Fetor pauses in the endless drone of misinformation that I’ve long since tuned out, and I use that opportunity to activate the holo for the room. The lights project a woman in a thick space suit floating out of the ceiling like a ghost, her face obscured by a mirrored visor on her helmet. She’s got a heavy, clunky LifePack on, and she doesn’t have jaxon jets, which is a shame, because someone like Skye Martin deserved jaxon jets. She was just born before they were invented.

“There she is. The woman who invented portals,” Fetor says, pointing to the holo projection.

Skye Martin didn’t invent portal travel. She was born on Centauri-Earth, which means she wouldn’t have even been on a planet other than Earth if portal travel hadn’t already been invented. Portals are the only thing that allow faster-than-light travel.

What Skye Martin did was make it even quicker. She combined solar glass—a rare material that’s only ever been found on a handful of worlds inhabited or not—with portal tech to make portals faster and more reliable. Without her, it would take months or years to go between worlds. Now? Weeks. Days for some paths.

When I look over, I see Rian watching me, as if he thinks I could pick up this piece of a portal and hide it under my tight-fitting sea-silk dress.

“Mr. White, Mr. Fetor?” a voice says from the door.

We all look up to see Phoebe, Rian’s associate in the red number, standing tentatively. She looks a little frazzled. Up and down the steps, wrangling wayward men.

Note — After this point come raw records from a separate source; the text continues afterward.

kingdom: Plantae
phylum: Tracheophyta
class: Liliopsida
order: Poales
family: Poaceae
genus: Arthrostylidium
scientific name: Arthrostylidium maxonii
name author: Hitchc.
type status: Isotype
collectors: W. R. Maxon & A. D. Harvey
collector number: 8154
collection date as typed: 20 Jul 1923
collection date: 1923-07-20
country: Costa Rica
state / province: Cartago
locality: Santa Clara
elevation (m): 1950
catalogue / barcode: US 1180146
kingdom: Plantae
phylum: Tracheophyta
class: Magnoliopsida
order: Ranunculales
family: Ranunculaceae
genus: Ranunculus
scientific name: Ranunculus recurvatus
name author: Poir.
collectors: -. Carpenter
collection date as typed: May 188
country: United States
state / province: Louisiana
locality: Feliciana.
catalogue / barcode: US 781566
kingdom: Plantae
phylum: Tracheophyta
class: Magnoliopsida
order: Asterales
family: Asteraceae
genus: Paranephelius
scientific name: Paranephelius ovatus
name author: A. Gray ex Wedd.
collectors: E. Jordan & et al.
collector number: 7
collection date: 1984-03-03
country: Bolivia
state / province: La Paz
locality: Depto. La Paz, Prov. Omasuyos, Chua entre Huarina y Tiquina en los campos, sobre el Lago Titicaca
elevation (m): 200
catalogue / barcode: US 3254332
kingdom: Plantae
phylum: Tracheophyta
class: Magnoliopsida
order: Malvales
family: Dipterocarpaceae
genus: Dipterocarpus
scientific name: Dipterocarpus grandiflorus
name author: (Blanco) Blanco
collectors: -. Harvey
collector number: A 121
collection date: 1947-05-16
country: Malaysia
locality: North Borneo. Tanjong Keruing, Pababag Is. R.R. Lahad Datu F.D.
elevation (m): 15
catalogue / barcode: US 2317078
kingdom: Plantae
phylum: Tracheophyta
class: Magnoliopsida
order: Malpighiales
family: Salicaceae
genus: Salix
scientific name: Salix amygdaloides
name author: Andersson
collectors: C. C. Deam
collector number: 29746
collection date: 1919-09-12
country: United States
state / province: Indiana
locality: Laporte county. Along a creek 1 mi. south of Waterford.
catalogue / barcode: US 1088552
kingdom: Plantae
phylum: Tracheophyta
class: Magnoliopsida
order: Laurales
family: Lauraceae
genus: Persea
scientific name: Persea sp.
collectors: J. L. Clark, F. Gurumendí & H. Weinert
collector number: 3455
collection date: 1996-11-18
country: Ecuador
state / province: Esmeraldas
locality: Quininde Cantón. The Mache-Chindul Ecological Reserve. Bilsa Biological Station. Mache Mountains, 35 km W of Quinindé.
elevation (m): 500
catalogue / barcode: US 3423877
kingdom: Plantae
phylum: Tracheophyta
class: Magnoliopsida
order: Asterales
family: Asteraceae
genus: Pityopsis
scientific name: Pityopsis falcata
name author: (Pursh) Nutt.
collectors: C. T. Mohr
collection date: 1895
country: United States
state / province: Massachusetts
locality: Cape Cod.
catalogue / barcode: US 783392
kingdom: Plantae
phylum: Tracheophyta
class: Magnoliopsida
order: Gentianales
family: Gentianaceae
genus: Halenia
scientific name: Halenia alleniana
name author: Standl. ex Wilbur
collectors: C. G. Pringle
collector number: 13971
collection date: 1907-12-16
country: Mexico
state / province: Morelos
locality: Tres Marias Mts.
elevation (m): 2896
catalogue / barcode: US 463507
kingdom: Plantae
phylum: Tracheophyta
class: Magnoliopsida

Not the best job to have.

“Hello, Phoebe,” I say. She nods at me, but her attention is on Rian and Fetor. “Love your dress.”

She glances at me as if she’d forgotten I was here. “Thanks,” she says, her attention already drifting back to Rian. “It’s an Eva Charming. Sir, we really need to complete the tech check with the addition of—”

“It’s fine; it’s just a tech check,” Fetor says waving her off. “Iinventedthe tech.”

“And it’s still in prototype,” Phoebe says cooly. So, picking up on the way she doesn’t let emotion inflect her voice, this fancy-hover stage thing with a fancier nanobot display isn’t exactly ready for showtime.

“Also, the people operating the stage didn’t invent it and have never worked on something like it before.” Rian sighs. “I’ll go with you and make sure it’s quick.”

“Have fun, bossman,” I tell Rian with a mock two-finger salute.

Rian’s eyes narrow. “Phoebe, did you ensure the security was back on in the Mission Control display?”

“Of course,” she says, all efficiency. Rian pauses, saying something low to her, and her eyes zero in on me, narrowed, suspicious.

That’s that, I guess. Rian’s off to do more boring things, and he’s set his watchdog on me instead.

Fetor turns to me as he heads out. “Lovely meeting you.”

He still can’t remember my name. “I regret every second I’ve spent in your presence, and I want to stomp your face in,” I say genially.

“In those shoes?” Fetor makes a point of staring at my silver heels. “Some people would pay good money for that.”

Well, now he has my attention. “Really?”